US Marine Drill Instructor Gets 10 Years for Abusing Muslim Recruits

Saturday, 11 November, 2017 - 07:00
In this Oct., 31, 2017 file photo, US Marine Gunnery Sgt. Joseph A. Felix, his wife, and his lawyers exit a courtroom after testimony at Camp Lejeune, N.C. (Rory Laverty /The Washington Post/via AP, File)

Joseph Felix, a US Marine Corps drill instructor, has been sentenced to 10 years in prison for tormenting more than a dozen Muslim recruits, one of whom died in 2016, US media reported Friday.

Gunnery Sergeant Felix, 34, was convicted a day earlier of maltreatment of the recruits during their basic training at the Marine boot camp at Parris Island, South Carolina.

A jury of eight fellow servicemen and women considered Felix, an Iraq war veteran, the most to blame of six instructors who ordered and participated in extreme hazing of the recruits, taunting them as terrorists.

Two of them were forced into industrial-sized clothes dryers and in one case the machine was turned on when they did not renounce their faith.

One of the recruits, Raheel Siddiqui died after a plunge over a third-story railing in March 2016 after enduring days of hazing worse than the normal high-pressure treatment given recruits.

----------

- _Your goal_
Output the part of the drill instructor article starting at "Joseph Felix, a" and ending at "them as terrorists.", copied word for word.

- _Available data_
----------

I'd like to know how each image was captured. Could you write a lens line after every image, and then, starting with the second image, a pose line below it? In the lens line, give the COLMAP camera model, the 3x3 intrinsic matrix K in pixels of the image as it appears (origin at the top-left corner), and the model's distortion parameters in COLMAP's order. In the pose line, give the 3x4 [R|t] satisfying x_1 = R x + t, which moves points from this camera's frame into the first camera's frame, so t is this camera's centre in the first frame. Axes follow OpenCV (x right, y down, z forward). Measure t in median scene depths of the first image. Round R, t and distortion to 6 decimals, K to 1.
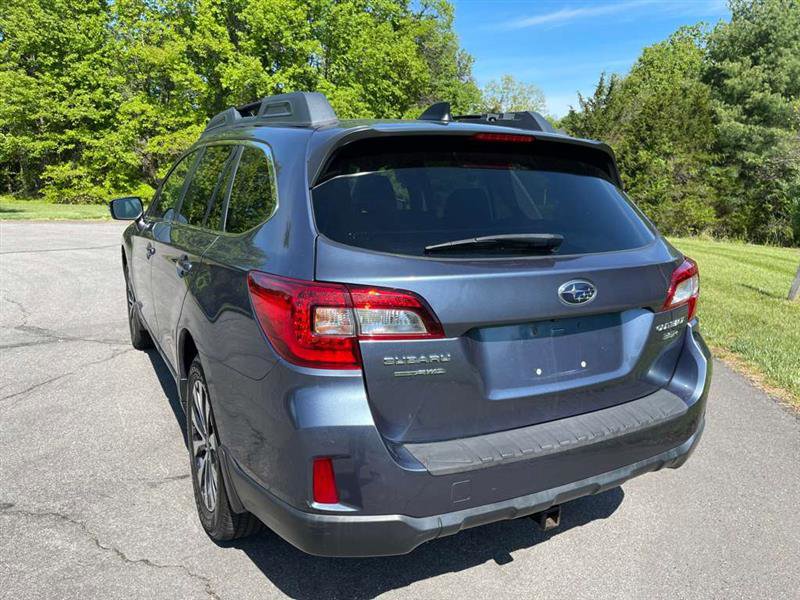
lens RADIAL K [[598.3, 0, 399.5], [0, 598.3, 303.8], [0, 0, 1]] dist [0.076028, -0.108800]
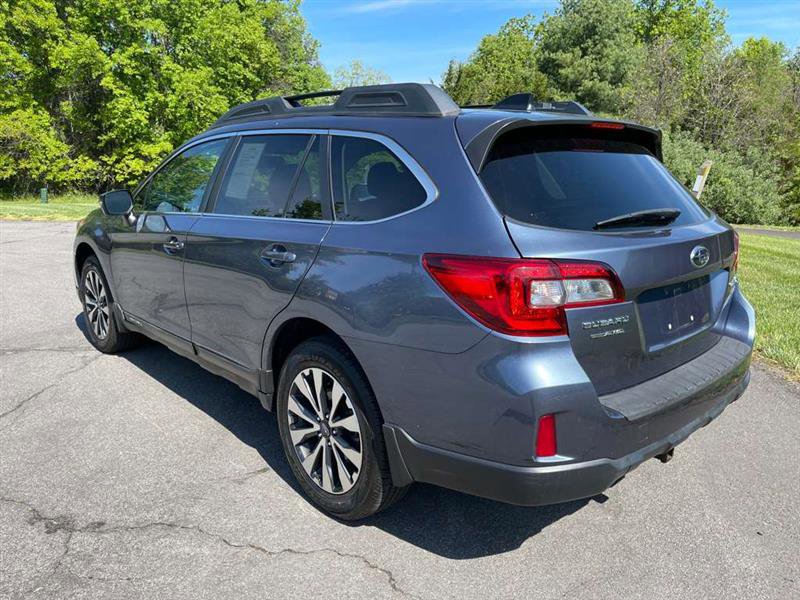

----------

- _Reply_
Joseph Felix, a US Marine Corps drill instructor, has been sentenced to 10 years in prison for tormenting more than a dozen Muslim recruits, one of whom died in 2016, US media reported Friday.

Gunnery Sergeant Felix, 34, was convicted a day earlier of maltreatment of the recruits during their basic training at the Marine boot camp at Parris Island, South Carolina.

A jury of eight fellow servicemen and women considered Felix, an Iraq war veteran, the most to blame of six instructors who ordered and participated in extreme hazing of the recruits, taunting them as terrorists.